* [PASSAGE SHOWN]
__________

This week’s parsha (Torah reading portion) includes one of the greatest revelations of God of all time, when he personally spoke the Ten Commandments to the people of Israel at Mt. Sinai. This might surprise you, but the people’s reaction was not a positive one. They said to Moses, “You speak to us, and we will listen; but do not let God speak to us, lest we die” (Shemot/Exodus 20:19). Many years later, as we read in this week’s Haftarah (accompanying reading from the Hebrew prophets), the prophet Isaiah also had a revelation of God to which he too reacted negatively. Drawn into God’s presence, he immediately became aware of his own inadequacy.

We might think that encountering God so vividly would be wonderfully delightful as if to see him in this way would shed us of all doubt and place us on an unwavering path of spiritual enlightenment. The Bible tells us a different story, however. Most often when God or a heavenly messenger appeared to someone, they freaked out. Is that because God is just plain scary? Certainly, to be confronted with such unusual phenomena can be unnerving, but that’s not the main reason.

Peter had a similar experience with Yeshua early on in their relationship (see Luke 5:1-11). Yeshua was teaching by Lake Kenneret (the Sea of Galilee). Peter was already aware of Yeshua and the possibility that he was the Messiah but hadn’t yet joined the inner circle of disciples. To harness the acoustics of the surroundings, Yeshua asked to teach from Peter’s fishing boat on the water. We are not told what he taught, but when he was done, he told Peter to cast his net into the water for a catch – the carpenter rabbi telling a professional fisherman how to fish. After Peter made it clear that he thought it was a silly idea, out of deference to the Teacher, he did as instructed. The result was such a quantity of fish that their nets began to break and the boat began to sink. At this point perhaps Peter should have been ecstatic, thinking Yeshua could make him very rich. But that’s not what happened at all. Instead, he responded like Isaiah. Overwhelmed by his sense of inadequacy, he asked Yeshua to go away.

__________

In the passage about this week's parsha, why did Yeshua ask to teach from Peter's fishing boat?

* [SUPPLIED INFORMATION]
__________

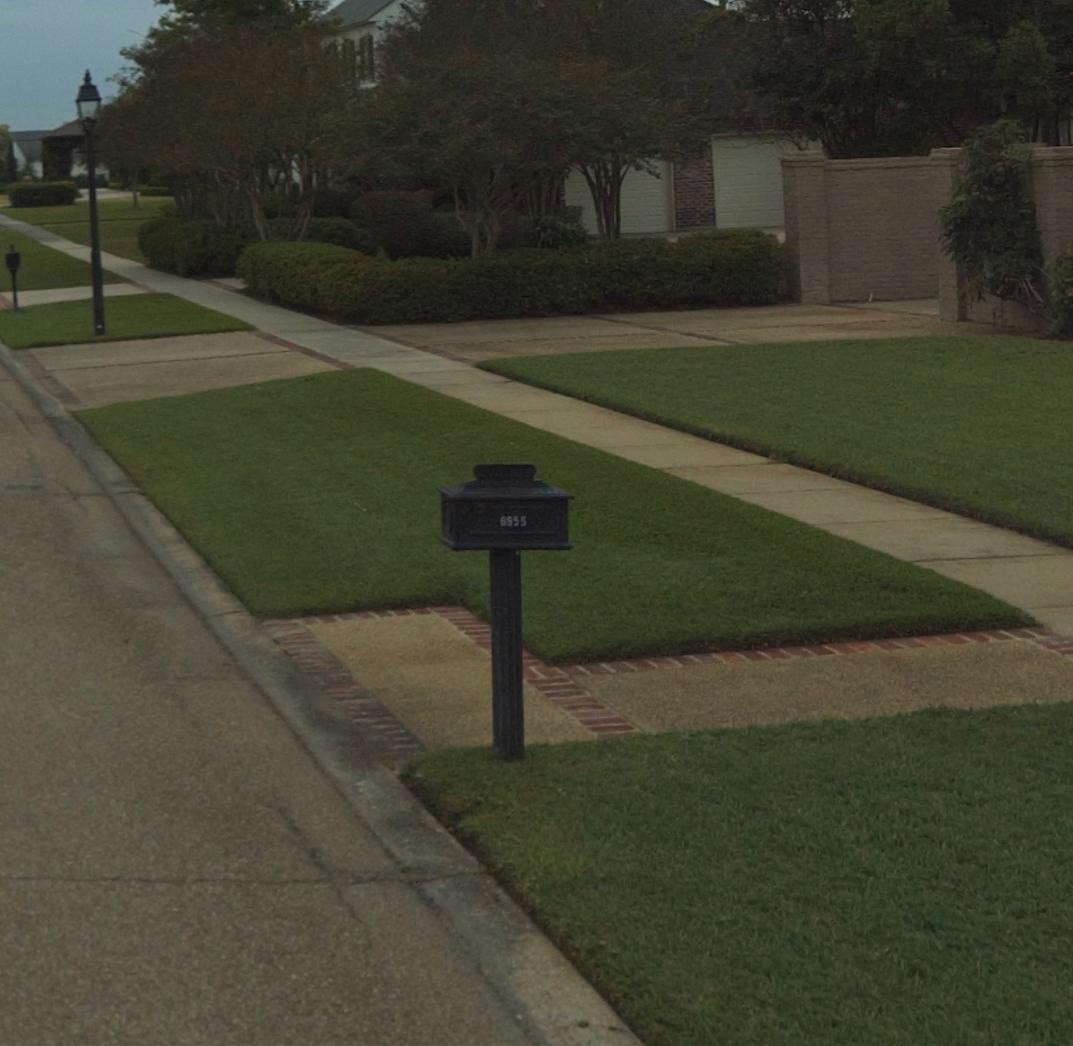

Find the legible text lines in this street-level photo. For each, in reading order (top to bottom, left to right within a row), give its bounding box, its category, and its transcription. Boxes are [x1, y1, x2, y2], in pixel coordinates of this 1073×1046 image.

[500, 515, 528, 528] StreetNumber: 8955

__________

* [ANSWER FOR THE TASK]
He wanted to harness the acoustics of the surroundings.